Segundo Claudia, tudo começou na sexta-feira (24), após uma prima pedir que ela buscasse um amigo do filho, que passaria o fim de semana na casa da família. A neuropsicopedagoga afirmou que foi até o endereço informado e falou com um grupo de moradores sobre a criança, mas a familiar percebeu depois que havia enviado a localização errada.
Clique aqui para seguir o novo canal do g1 Santos no WhatsApp.
Enquanto explicava a situação, Claudia deu o nome da mãe do menino e foi orientada pelos moradores a ir até a casa de outra criança, que tinha o mesmo nome. Segundo ela, após o engano ser identificado, pediu desculpas e foi embora, sem chegar a ter contato com o menino que foi confundido.
No dia seguinte, fotos de Claudia passaram a circular nas redes sociais com a acusação de tentativa de sequestro. Após a repercussão, a irmã do menino que Claudia tentou buscar publicou um vídeo afirmando que a situação foi um mal-entendido.
O g1 procurou a família, mas não obteve resposta até a última atualização desta reportagem.
Claudia Regina Pereira Torres relata que foi acusada de tentativa de sequestro após um mal-entendido em Praia Grande.
Arquivo Pessoal e Reprodução/Redes Sociais
Acusações na internet
Claudia afirmou que a publicação sobre a suposta tentativa de sequestro foi espalhada por grupos de WhatsApp em diferentes cidades da Baixada Santista.
“Na Justiça eu consigo me defender e vou provar que eu sou inocente. Agora, no mundo virtual, não estou conseguindo”, disse ela.
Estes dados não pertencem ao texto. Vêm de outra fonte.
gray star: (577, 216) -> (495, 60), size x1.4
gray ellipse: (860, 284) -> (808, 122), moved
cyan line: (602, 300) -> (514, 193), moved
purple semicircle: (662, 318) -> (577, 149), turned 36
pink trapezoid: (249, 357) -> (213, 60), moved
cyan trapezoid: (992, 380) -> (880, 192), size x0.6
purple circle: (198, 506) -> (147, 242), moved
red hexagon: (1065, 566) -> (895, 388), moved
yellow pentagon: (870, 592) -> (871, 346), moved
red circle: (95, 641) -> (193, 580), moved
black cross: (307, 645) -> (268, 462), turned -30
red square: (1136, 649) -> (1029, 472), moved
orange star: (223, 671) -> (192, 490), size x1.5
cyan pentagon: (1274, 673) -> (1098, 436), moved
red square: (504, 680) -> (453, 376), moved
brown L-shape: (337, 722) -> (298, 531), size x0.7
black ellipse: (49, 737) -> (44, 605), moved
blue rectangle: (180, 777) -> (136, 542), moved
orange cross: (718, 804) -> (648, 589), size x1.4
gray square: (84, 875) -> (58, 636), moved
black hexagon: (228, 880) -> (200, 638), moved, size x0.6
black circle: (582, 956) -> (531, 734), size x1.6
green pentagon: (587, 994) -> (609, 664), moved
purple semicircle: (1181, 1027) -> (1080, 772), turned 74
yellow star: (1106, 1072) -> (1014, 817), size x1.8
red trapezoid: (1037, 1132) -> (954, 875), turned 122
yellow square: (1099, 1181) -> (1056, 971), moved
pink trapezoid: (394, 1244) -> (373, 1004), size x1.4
A neuropsicopedagoga afirmou ter procurado uma delegacia após ver publicações. Segundo ela, os policiais verificaram que não havia nenhum boletim de ocorrência sobre a tentativa de sequestro. O caso foi registrado por ela como calúnia no 2º Distrito Policial de Praia Grande.
“Sou neuropsicopedagoga, trabalho com crianças autistas. Estou arrasada, só choro, não consigo comer, não consigo dormir, porque ela conseguiu colocar a minha segurança e da minha família em risco”, afirmou.
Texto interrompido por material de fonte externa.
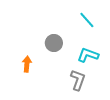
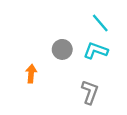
cyan L-shape: (88, 55) -> (96, 51), moved

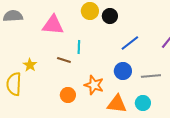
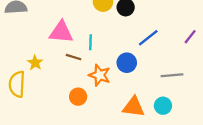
pink triangle: (53, 25) -> (61, 32), moved
blue circle: (123, 71) -> (127, 63), moved
orange star: (94, 85) -> (100, 75), moved

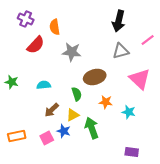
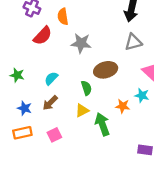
cyan semicircle: (44, 85) -> (51, 78), turned -40
orange star: (106, 102) -> (123, 106), moved
brown arrow: (52, 110) -> (50, 103), moved
cyan star: (129, 112) -> (142, 95), moved
blue star: (64, 131) -> (25, 108), moved

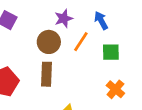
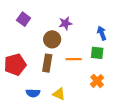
blue arrow: (101, 20) -> (102, 33), moved
orange line: (81, 42) -> (74, 59), moved, turned 49

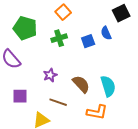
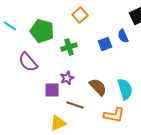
green cross: (59, 38) -> (69, 47), moved
purple square: (20, 96) -> (52, 90), moved

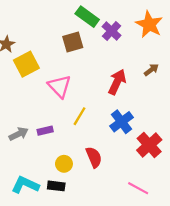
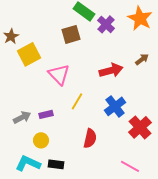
red arrow: (117, 82) -> (111, 70), turned 50
red semicircle: (94, 157) -> (90, 138), turned 36
yellow circle: (64, 164) -> (41, 140), moved

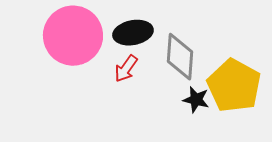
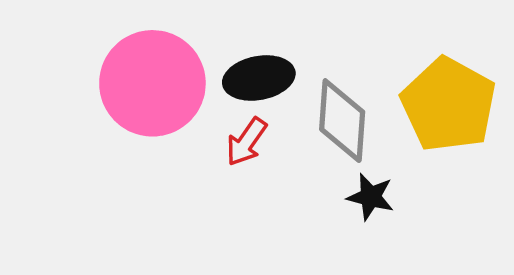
yellow pentagon: (234, 86) -> (448, 105), moved

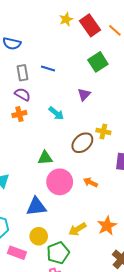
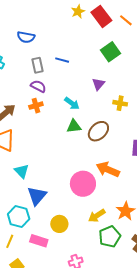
yellow cross: (103, 131) -> (120, 103), moved
green triangle: (45, 158) -> (74, 126), moved
pink circle: (60, 182) -> (83, 184), moved
orange arrow: (90, 182) -> (108, 170), size x1.6
blue triangle: (36, 207) -> (37, 196), moved, turned -40
green pentagon: (58, 253) -> (110, 237), moved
Claudia disse que possui mensagens, áudios e imagens que, ainda segundo ela, comprovam que o episódio foi resultado de um erro de endereço.
Claudia entrou em contato com pessoas que divulgaram a imagem dela e com a irmã da criança para explicar o ocorrido.
Arquivo Pessoal
Família da criança
Após a repercussão do caso, a irmã do menino que foi confundido publicou um vídeo nas redes sociais afirmando que a situação foi um mal-entendido.
Apesar disso, ela afirmou que a família se assustou com o episódio e ficou preocupada com a segurança da criança. A mulher acrescentou que a família não foi a responsável pela divulgação das imagens de Claudia.